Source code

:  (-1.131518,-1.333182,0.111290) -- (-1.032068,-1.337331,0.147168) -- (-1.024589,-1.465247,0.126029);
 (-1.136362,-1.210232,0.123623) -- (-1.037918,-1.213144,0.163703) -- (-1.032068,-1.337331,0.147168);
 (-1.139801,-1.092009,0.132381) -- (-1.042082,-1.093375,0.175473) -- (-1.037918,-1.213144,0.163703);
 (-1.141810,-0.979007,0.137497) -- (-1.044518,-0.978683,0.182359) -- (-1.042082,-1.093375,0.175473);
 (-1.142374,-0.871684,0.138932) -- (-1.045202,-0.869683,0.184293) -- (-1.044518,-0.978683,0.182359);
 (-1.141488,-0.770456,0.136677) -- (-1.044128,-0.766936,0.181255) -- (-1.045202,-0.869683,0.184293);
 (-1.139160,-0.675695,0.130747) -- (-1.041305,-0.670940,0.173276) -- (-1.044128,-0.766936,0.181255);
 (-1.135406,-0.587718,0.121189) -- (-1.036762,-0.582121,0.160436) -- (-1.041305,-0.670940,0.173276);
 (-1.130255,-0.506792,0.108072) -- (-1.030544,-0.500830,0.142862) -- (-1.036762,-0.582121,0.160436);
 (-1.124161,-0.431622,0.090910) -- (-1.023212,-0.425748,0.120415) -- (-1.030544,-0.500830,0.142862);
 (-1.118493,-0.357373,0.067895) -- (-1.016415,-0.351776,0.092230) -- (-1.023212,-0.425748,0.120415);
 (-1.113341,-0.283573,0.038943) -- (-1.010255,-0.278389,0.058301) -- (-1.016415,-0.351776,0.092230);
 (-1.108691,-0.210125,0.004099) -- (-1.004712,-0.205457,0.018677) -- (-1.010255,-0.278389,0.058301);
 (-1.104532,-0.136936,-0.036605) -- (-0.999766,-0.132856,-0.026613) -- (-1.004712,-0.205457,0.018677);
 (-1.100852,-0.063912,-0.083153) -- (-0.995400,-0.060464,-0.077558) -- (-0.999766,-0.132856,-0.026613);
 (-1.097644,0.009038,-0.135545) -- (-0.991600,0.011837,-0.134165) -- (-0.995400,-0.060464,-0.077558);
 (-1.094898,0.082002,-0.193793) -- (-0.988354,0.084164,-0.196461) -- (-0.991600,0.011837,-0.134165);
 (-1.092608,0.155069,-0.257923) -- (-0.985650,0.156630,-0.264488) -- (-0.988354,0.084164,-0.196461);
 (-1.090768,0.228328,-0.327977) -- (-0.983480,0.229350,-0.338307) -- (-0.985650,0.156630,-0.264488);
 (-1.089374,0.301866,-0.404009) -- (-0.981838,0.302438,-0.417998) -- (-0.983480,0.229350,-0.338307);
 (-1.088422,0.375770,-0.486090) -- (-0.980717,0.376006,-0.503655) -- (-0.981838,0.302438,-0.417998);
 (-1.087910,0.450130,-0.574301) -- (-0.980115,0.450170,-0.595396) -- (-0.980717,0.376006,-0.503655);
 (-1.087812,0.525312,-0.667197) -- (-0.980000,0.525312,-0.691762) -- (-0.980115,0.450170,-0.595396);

-----

● WORK ORDER: The response must hold only the lines above from the line with "(-1.142374,-0.871684,0.138932) -- (-1.045202,-0.869683,0.184293)" through the line with "(-1.089374,0.301866,-0.404009) -- (-0.981838,0.302438,-0.417998)", each copied exactly, both ends kept.

● TASK RESULT:
 (-1.142374,-0.871684,0.138932) -- (-1.045202,-0.869683,0.184293) -- (-1.044518,-0.978683,0.182359);
 (-1.141488,-0.770456,0.136677) -- (-1.044128,-0.766936,0.181255) -- (-1.045202,-0.869683,0.184293);
 (-1.139160,-0.675695,0.130747) -- (-1.041305,-0.670940,0.173276) -- (-1.044128,-0.766936,0.181255);
 (-1.135406,-0.587718,0.121189) -- (-1.036762,-0.582121,0.160436) -- (-1.041305,-0.670940,0.173276);
 (-1.130255,-0.506792,0.108072) -- (-1.030544,-0.500830,0.142862) -- (-1.036762,-0.582121,0.160436);
 (-1.124161,-0.431622,0.090910) -- (-1.023212,-0.425748,0.120415) -- (-1.030544,-0.500830,0.142862);
 (-1.118493,-0.357373,0.067895) -- (-1.016415,-0.351776,0.092230) -- (-1.023212,-0.425748,0.120415);
 (-1.113341,-0.283573,0.038943) -- (-1.010255,-0.278389,0.058301) -- (-1.016415,-0.351776,0.092230);
 (-1.108691,-0.210125,0.004099) -- (-1.004712,-0.205457,0.018677) -- (-1.010255,-0.278389,0.058301);
 (-1.104532,-0.136936,-0.036605) -- (-0.999766,-0.132856,-0.026613) -- (-1.004712,-0.205457,0.018677);
 (-1.100852,-0.063912,-0.083153) -- (-0.995400,-0.060464,-0.077558) -- (-0.999766,-0.132856,-0.026613);
 (-1.097644,0.009038,-0.135545) -- (-0.991600,0.011837,-0.134165) -- (-0.995400,-0.060464,-0.077558);
 (-1.094898,0.082002,-0.193793) -- (-0.988354,0.084164,-0.196461) -- (-0.991600,0.011837,-0.134165);
 (-1.092608,0.155069,-0.257923) -- (-0.985650,0.156630,-0.264488) -- (-0.988354,0.084164,-0.196461);
 (-1.090768,0.228328,-0.327977) -- (-0.983480,0.229350,-0.338307) -- (-0.985650,0.156630,-0.264488);
 (-1.089374,0.301866,-0.404009) -- (-0.981838,0.302438,-0.417998) -- (-0.983480,0.229350,-0.338307);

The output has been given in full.